> _TASK TO CARRY OUT_:
Collect every line in the records below that contains the word "pixels".

DATA LISTING Start Marker

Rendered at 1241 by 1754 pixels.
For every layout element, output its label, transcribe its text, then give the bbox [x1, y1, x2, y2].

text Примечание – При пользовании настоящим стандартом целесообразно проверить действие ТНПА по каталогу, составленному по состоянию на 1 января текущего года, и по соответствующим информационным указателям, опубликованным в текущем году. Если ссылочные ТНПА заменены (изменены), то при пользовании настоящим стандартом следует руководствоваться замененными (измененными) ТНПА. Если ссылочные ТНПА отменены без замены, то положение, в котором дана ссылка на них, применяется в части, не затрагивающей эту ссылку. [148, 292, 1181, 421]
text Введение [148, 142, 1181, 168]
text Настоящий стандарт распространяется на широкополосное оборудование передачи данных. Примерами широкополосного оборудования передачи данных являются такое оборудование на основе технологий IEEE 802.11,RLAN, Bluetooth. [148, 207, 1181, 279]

DATA LISTING End Marker
DATA LISTING Start Marker

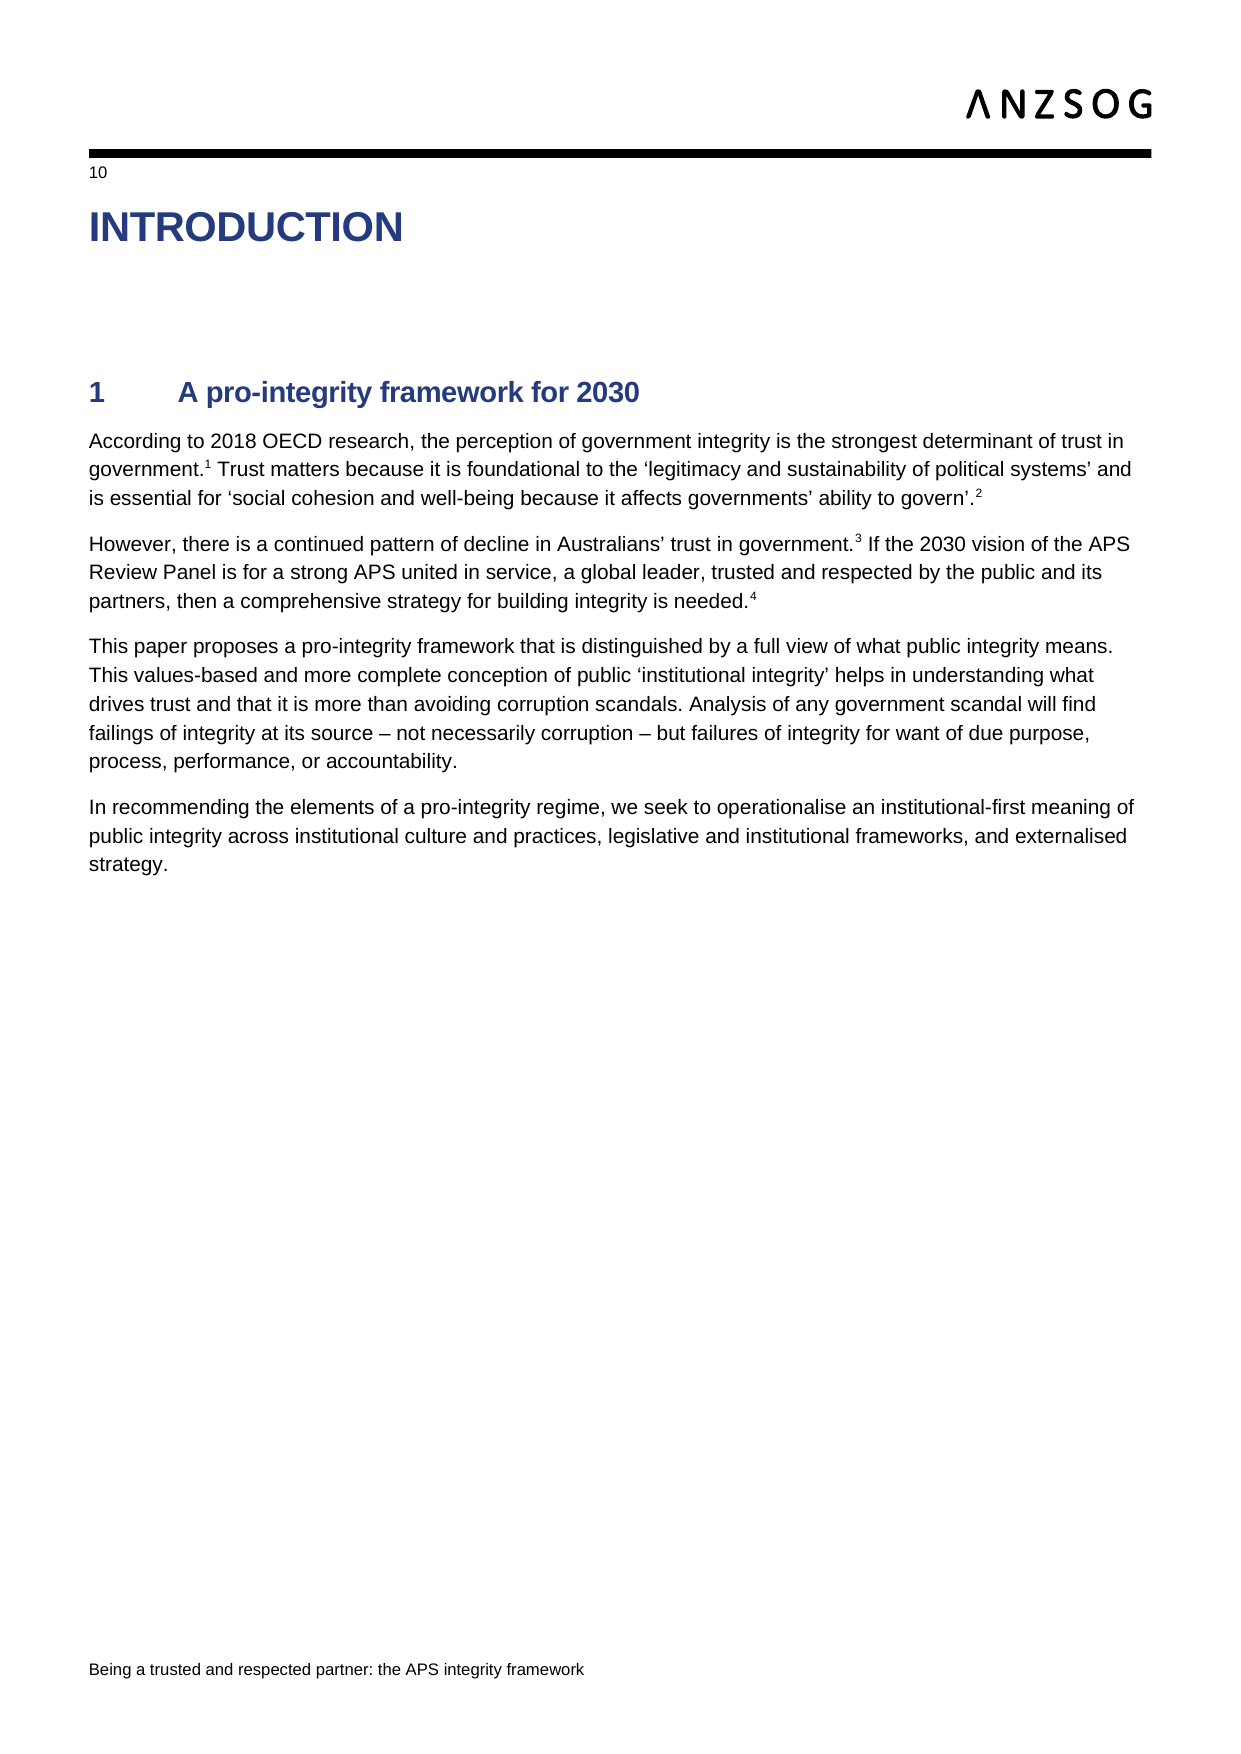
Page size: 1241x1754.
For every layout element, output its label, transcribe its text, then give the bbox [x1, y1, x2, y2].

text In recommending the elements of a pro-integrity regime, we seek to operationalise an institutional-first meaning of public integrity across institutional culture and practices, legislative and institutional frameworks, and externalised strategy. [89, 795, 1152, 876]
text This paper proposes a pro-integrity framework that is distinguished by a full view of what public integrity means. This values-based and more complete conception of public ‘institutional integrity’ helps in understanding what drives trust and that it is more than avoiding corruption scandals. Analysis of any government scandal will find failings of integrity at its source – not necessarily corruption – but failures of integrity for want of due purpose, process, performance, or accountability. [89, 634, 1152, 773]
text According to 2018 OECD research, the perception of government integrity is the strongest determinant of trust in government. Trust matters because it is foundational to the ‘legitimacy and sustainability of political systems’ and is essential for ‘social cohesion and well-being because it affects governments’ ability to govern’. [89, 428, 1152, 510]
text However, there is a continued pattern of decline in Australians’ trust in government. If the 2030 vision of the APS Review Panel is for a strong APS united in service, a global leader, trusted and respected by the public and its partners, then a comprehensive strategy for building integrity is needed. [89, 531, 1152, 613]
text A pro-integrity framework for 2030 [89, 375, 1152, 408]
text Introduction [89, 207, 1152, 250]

DATA LISTING End Marker
DATA LISTING Start Marker

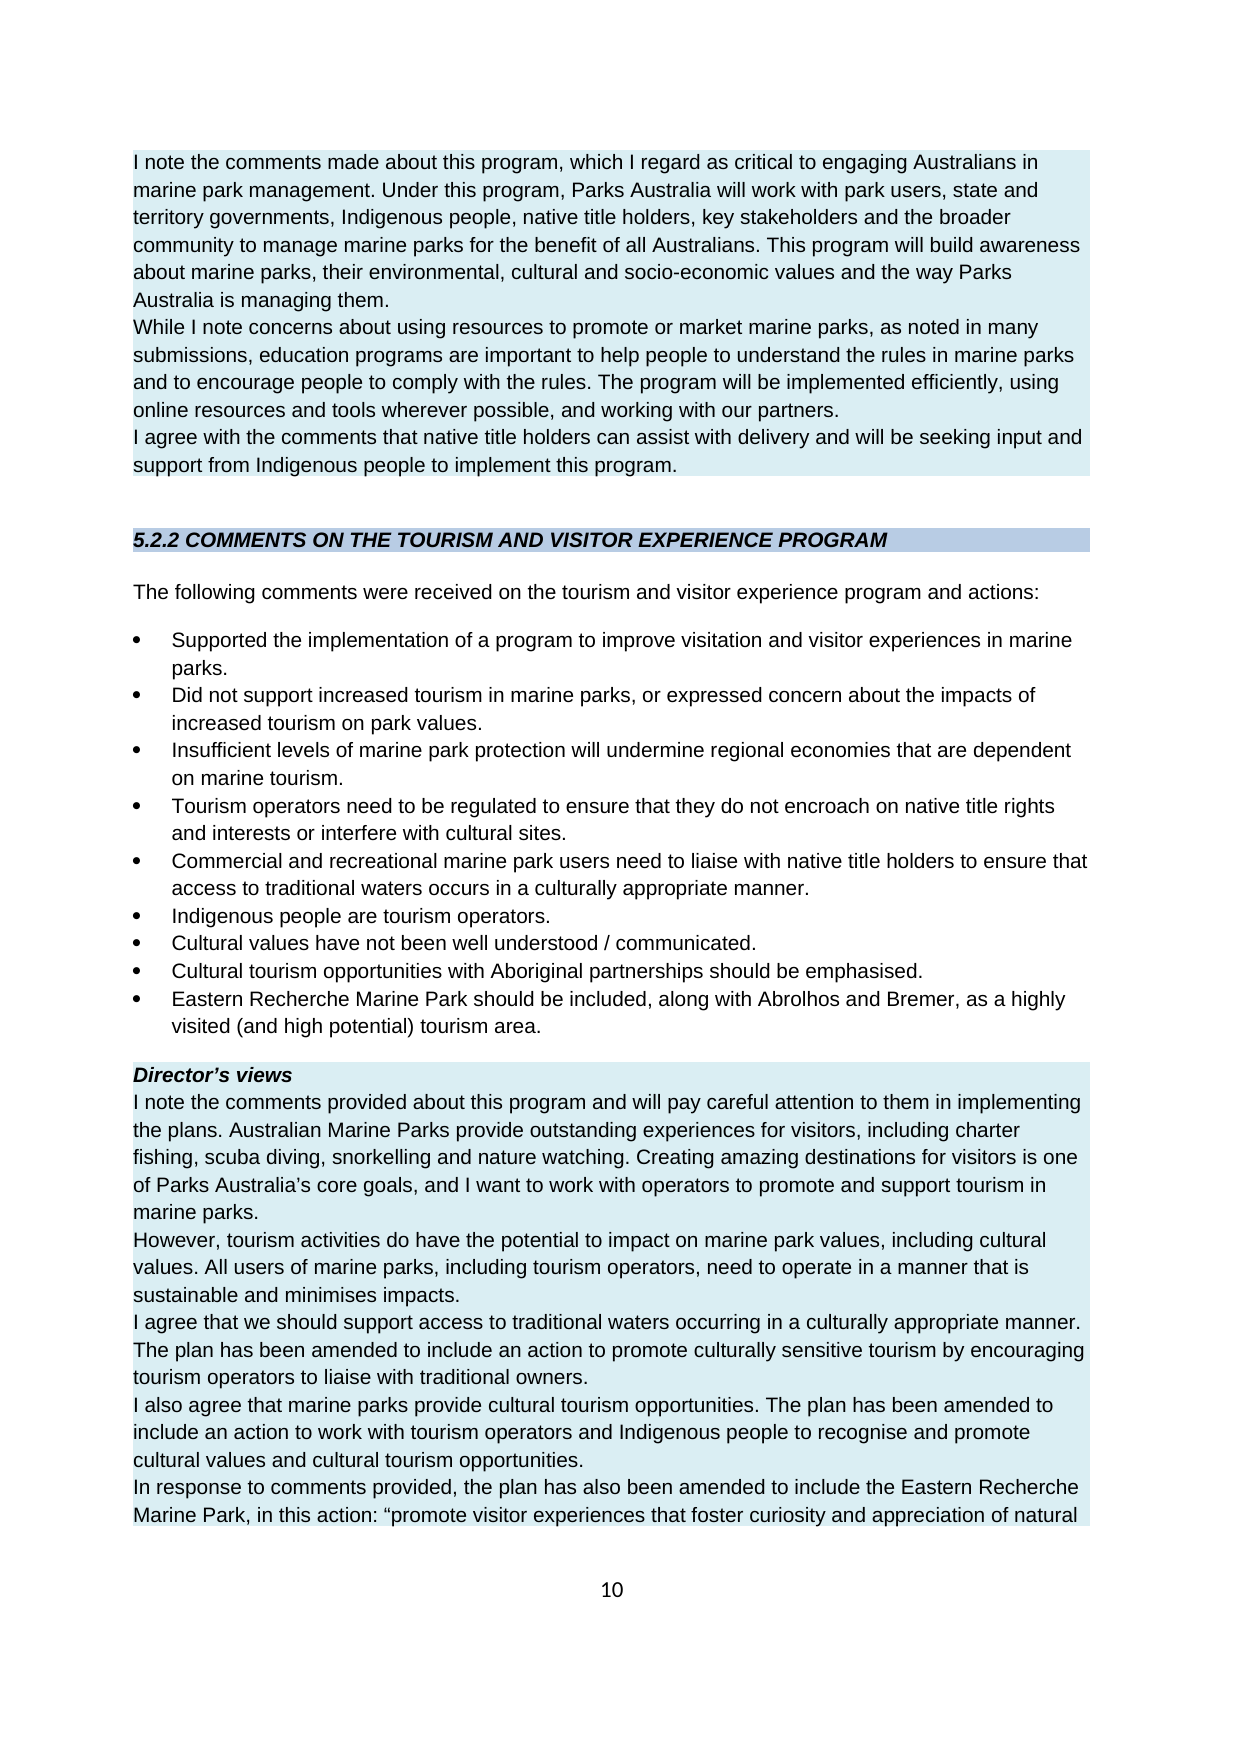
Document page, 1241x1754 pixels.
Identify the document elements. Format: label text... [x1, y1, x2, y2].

DATA LISTING End Marker

> _RESULT OF THE TASK_:
Rendered at 1241 by 1754 pixels.
Document page, 1241x1754 pixels.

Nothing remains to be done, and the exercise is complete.